Goal of the exercise: Rewrite each line of text in the data below as a numbered list item, omitting any blank lines.

------ Data provided ------

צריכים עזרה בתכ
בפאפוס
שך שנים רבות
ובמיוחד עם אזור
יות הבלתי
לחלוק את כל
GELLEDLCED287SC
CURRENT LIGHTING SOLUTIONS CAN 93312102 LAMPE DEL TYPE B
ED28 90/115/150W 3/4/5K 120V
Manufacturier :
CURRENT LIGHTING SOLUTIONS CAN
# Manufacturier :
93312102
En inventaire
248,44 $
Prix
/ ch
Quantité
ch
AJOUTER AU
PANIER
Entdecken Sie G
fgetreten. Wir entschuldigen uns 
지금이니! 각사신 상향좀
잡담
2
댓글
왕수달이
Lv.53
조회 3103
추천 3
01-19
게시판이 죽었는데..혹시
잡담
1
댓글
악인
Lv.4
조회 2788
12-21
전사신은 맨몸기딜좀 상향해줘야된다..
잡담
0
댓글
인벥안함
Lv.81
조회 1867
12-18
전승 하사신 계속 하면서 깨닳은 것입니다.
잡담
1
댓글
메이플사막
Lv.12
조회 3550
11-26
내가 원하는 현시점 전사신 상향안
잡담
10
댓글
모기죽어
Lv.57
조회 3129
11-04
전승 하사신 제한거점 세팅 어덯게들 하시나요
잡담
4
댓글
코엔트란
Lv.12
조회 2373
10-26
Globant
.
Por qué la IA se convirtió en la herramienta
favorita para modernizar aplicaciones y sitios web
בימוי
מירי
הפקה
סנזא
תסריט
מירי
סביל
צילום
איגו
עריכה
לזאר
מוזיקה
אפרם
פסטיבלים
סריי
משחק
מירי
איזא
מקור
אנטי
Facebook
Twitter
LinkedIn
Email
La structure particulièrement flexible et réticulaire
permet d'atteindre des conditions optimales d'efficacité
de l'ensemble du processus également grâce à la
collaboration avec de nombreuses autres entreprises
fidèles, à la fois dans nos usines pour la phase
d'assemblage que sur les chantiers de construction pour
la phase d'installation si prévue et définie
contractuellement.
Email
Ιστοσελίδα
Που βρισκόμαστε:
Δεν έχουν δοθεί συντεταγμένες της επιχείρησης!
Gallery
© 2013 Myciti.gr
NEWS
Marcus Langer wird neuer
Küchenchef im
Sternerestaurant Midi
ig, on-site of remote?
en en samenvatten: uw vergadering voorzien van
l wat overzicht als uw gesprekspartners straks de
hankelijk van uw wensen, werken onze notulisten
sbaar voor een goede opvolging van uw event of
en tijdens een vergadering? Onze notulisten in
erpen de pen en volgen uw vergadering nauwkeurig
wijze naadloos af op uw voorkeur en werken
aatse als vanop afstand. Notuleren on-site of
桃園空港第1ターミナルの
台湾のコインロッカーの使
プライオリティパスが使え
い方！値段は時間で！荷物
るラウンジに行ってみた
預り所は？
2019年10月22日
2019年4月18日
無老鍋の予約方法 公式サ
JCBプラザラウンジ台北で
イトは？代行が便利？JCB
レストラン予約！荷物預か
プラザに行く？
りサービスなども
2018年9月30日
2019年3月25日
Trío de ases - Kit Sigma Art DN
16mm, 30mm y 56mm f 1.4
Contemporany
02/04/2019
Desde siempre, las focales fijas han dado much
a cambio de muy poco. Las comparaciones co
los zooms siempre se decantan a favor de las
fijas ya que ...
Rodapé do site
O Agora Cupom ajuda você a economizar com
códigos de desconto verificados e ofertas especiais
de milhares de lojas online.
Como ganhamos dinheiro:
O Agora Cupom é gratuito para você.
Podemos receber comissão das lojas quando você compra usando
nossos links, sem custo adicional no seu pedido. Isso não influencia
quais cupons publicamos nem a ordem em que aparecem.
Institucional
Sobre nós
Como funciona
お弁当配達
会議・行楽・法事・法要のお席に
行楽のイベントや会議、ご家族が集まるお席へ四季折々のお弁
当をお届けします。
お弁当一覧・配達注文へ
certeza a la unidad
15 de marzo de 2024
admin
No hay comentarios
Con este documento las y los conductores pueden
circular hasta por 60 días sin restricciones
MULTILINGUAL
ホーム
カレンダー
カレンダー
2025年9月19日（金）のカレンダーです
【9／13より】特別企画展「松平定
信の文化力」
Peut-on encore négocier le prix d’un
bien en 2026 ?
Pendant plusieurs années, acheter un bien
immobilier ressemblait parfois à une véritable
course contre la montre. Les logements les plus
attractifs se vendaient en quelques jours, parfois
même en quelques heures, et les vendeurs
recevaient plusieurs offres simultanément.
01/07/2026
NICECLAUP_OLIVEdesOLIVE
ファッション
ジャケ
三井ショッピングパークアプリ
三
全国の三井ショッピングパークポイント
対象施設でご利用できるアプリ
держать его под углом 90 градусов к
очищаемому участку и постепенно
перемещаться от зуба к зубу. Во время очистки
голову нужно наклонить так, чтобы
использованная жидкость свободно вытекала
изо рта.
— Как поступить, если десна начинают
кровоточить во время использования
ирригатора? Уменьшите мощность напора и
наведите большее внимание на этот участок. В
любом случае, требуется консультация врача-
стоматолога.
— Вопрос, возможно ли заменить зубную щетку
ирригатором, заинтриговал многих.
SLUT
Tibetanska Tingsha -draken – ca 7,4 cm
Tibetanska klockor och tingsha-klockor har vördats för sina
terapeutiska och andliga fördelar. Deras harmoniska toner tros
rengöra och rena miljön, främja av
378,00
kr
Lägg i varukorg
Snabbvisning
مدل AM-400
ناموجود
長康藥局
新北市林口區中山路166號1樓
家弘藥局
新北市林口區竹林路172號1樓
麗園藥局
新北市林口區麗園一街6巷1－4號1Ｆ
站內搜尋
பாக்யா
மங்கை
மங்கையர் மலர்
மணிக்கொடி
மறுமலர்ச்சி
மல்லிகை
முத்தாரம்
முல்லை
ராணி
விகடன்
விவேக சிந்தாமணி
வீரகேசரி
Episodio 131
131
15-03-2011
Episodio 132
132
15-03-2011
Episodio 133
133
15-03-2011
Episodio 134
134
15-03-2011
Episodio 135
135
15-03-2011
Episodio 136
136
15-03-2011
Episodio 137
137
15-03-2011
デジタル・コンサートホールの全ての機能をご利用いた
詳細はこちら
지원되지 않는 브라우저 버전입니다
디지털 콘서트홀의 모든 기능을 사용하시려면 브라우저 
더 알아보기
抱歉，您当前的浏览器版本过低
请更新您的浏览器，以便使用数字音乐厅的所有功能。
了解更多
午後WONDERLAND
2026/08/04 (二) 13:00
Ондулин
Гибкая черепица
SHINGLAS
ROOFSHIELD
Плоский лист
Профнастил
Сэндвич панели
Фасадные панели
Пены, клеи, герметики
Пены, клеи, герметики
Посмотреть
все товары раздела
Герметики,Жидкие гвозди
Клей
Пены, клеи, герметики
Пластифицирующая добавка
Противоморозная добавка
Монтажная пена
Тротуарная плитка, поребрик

------

Exercise solution:
1. צריכים עזרה בתכ
2. בפאפוס
3. שך שנים רבות
4. ובמיוחד עם אזור
5. יות הבלתי
6. לחלוק את כל
7. GELLEDLCED287SC
8. CURRENT LIGHTING SOLUTIONS CAN 93312102 LAMPE DEL TYPE B
9. ED28 90/115/150W 3/4/5K 120V
10. Manufacturier :
11. CURRENT LIGHTING SOLUTIONS CAN
12. # Manufacturier :
13. 93312102
14. En inventaire
15. 248,44 $
16. Prix
17. / ch
18. Quantité
19. ch
20. AJOUTER AU
21. PANIER
22. Entdecken Sie G
23. fgetreten. Wir entschuldigen uns 
24. 지금이니! 각사신 상향좀
25. 잡담
26. 2
27. 댓글
28. 왕수달이
29. Lv.53
30. 조회 3103
31. 추천 3
32. 01-19
33. 게시판이 죽었는데..혹시
34. 잡담
35. 1
36. 댓글
37. 악인
38. Lv.4
39. 조회 2788
40. 12-21
41. 전사신은 맨몸기딜좀 상향해줘야된다..
42. 잡담
43. 0
44. 댓글
45. 인벥안함
46. Lv.81
47. 조회 1867
48. 12-18
49. 전승 하사신 계속 하면서 깨닳은 것입니다.
50. 잡담
51. 1
52. 댓글
53. 메이플사막
54. Lv.12
55. 조회 3550
56. 11-26
57. 내가 원하는 현시점 전사신 상향안
58. 잡담
59. 10
60. 댓글
61. 모기죽어
62. Lv.57
63. 조회 3129
64. 11-04
65. 전승 하사신 제한거점 세팅 어덯게들 하시나요
66. 잡담
67. 4
68. 댓글
69. 코엔트란
70. Lv.12
71. 조회 2373
72. 10-26
73. Globant
74. .
75. Por qué la IA se convirtió en la herramienta
76. favorita para modernizar aplicaciones y sitios web
77. בימוי
78. מירי
79. הפקה
80. סנזא
81. תסריט
82. מירי
83. סביל
84. צילום
85. איגו
86. עריכה
87. לזאר
88. מוזיקה
89. אפרם
90. פסטיבלים
91. סריי
92. משחק
93. מירי
94. איזא
95. מקור
96. אנטי
97. Facebook
98. Twitter
99. LinkedIn
100. Email
101. La structure particulièrement flexible et réticulaire
102. permet d'atteindre des conditions optimales d'efficacité
103. de l'ensemble du processus également grâce à la
104. collaboration avec de nombreuses autres entreprises
105. fidèles, à la fois dans nos usines pour la phase
106. d'assemblage que sur les chantiers de construction pour
107. la phase d'installation si prévue et définie
108. contractuellement.
109. Email
110. Ιστοσελίδα
111. Που βρισκόμαστε:
112. Δεν έχουν δοθεί συντεταγμένες της επιχείρησης!
113. Gallery
114. © 2013 Myciti.gr
115. NEWS
116. Marcus Langer wird neuer
117. Küchenchef im
118. Sternerestaurant Midi
119. ig, on-site of remote?
120. en en samenvatten: uw vergadering voorzien van
121. l wat overzicht als uw gesprekspartners straks de
122. hankelijk van uw wensen, werken onze notulisten
123. sbaar voor een goede opvolging van uw event of
124. en tijdens een vergadering? Onze notulisten in
125. erpen de pen en volgen uw vergadering nauwkeurig
126. wijze naadloos af op uw voorkeur en werken
127. aatse als vanop afstand. Notuleren on-site of
128. 桃園空港第1ターミナルの
129. 台湾のコインロッカーの使
130. プライオリティパスが使え
131. い方！値段は時間で！荷物
132. るラウンジに行ってみた
133. 預り所は？
134. 2019年10月22日
135. 2019年4月18日
136. 無老鍋の予約方法 公式サ
137. JCBプラザラウンジ台北で
138. イトは？代行が便利？JCB
139. レストラン予約！荷物預か
140. プラザに行く？
141. りサービスなども
142. 2018年9月30日
143. 2019年3月25日
144. Trío de ases - Kit Sigma Art DN
145. 16mm, 30mm y 56mm f 1.4
146. Contemporany
147. 02/04/2019
148. Desde siempre, las focales fijas han dado much
149. a cambio de muy poco. Las comparaciones co
150. los zooms siempre se decantan a favor de las
151. fijas ya que ...
152. Rodapé do site
153. O Agora Cupom ajuda você a economizar com
154. códigos de desconto verificados e ofertas especiais
155. de milhares de lojas online.
156. Como ganhamos dinheiro:
157. O Agora Cupom é gratuito para você.
158. Podemos receber comissão das lojas quando você compra usando
159. nossos links, sem custo adicional no seu pedido. Isso não influencia
160. quais cupons publicamos nem a ordem em que aparecem.
161. Institucional
162. Sobre nós
163. Como funciona
164. お弁当配達
165. 会議・行楽・法事・法要のお席に
166. 行楽のイベントや会議、ご家族が集まるお席へ四季折々のお弁
167. 当をお届けします。
168. お弁当一覧・配達注文へ
169. certeza a la unidad
170. 15 de marzo de 2024
171. admin
172. No hay comentarios
173. Con este documento las y los conductores pueden
174. circular hasta por 60 días sin restricciones
175. MULTILINGUAL
176. ホーム
177. カレンダー
178. カレンダー
179. 2025年9月19日（金）のカレンダーです
180. 【9／13より】特別企画展「松平定
181. 信の文化力」
182. Peut-on encore négocier le prix d’un
183. bien en 2026 ?
184. Pendant plusieurs années, acheter un bien
185. immobilier ressemblait parfois à une véritable
186. course contre la montre. Les logements les plus
187. attractifs se vendaient en quelques jours, parfois
188. même en quelques heures, et les vendeurs
189. recevaient plusieurs offres simultanément.
190. 01/07/2026
191. NICECLAUP_OLIVEdesOLIVE
192. ファッション
193. ジャケ
194. 三井ショッピングパークアプリ
195. 三
196. 全国の三井ショッピングパークポイント
197. 対象施設でご利用できるアプリ
198. держать его под углом 90 градусов к
199. очищаемому участку и постепенно
200. перемещаться от зуба к зубу. Во время очистки
201. голову нужно наклонить так, чтобы
202. использованная жидкость свободно вытекала
203. изо рта.
204. — Как поступить, если десна начинают
205. кровоточить во время использования
206. ирригатора? Уменьшите мощность напора и
207. наведите большее внимание на этот участок. В
208. любом случае, требуется консультация врача-
209. стоматолога.
210. — Вопрос, возможно ли заменить зубную щетку
211. ирригатором, заинтриговал многих.
212. SLUT
213. Tibetanska Tingsha -draken – ca 7,4 cm
214. Tibetanska klockor och tingsha-klockor har vördats för sina
215. terapeutiska och andliga fördelar. Deras harmoniska toner tros
216. rengöra och rena miljön, främja av
217. 378,00
218. kr
219. Lägg i varukorg
220. Snabbvisning
221. مدل AM-400
222. ناموجود
223. 長康藥局
224. 新北市林口區中山路166號1樓
225. 家弘藥局
226. 新北市林口區竹林路172號1樓
227. 麗園藥局
228. 新北市林口區麗園一街6巷1－4號1Ｆ
229. 站內搜尋
230. பாக்யா
231. மங்கை
232. மங்கையர் மலர்
233. மணிக்கொடி
234. மறுமலர்ச்சி
235. மல்லிகை
236. முத்தாரம்
237. முல்லை
238. ராணி
239. விகடன்
240. விவேக சிந்தாமணி
241. வீரகேசரி
242. Episodio 131
243. 131
244. 15-03-2011
245. Episodio 132
246. 132
247. 15-03-2011
248. Episodio 133
249. 133
250. 15-03-2011
251. Episodio 134
252. 134
253. 15-03-2011
254. Episodio 135
255. 135
256. 15-03-2011
257. Episodio 136
258. 136
259. 15-03-2011
260. Episodio 137
261. 137
262. 15-03-2011
263. デジタル・コンサートホールの全ての機能をご利用いた
264. 詳細はこちら
265. 지원되지 않는 브라우저 버전입니다
266. 디지털 콘서트홀의 모든 기능을 사용하시려면 브라우저 
267. 더 알아보기
268. 抱歉，您当前的浏览器版本过低
269. 请更新您的浏览器，以便使用数字音乐厅的所有功能。
270. 了解更多
271. 午後WONDERLAND
272. 2026/08/04 (二) 13:00
273. Ондулин
274. Гибкая черепица
275. SHINGLAS
276. ROOFSHIELD
277. Плоский лист
278. Профнастил
279. Сэндвич панели
280. Фасадные панели
281. Пены, клеи, герметики
282. Пены, клеи, герметики
283. Посмотреть
284. все товары раздела
285. Герметики,Жидкие гвозди
286. Клей
287. Пены, клеи, герметики
288. Пластифицирующая добавка
289. Противоморозная добавка
290. Монтажная пена
291. Тротуарная плитка, поребрик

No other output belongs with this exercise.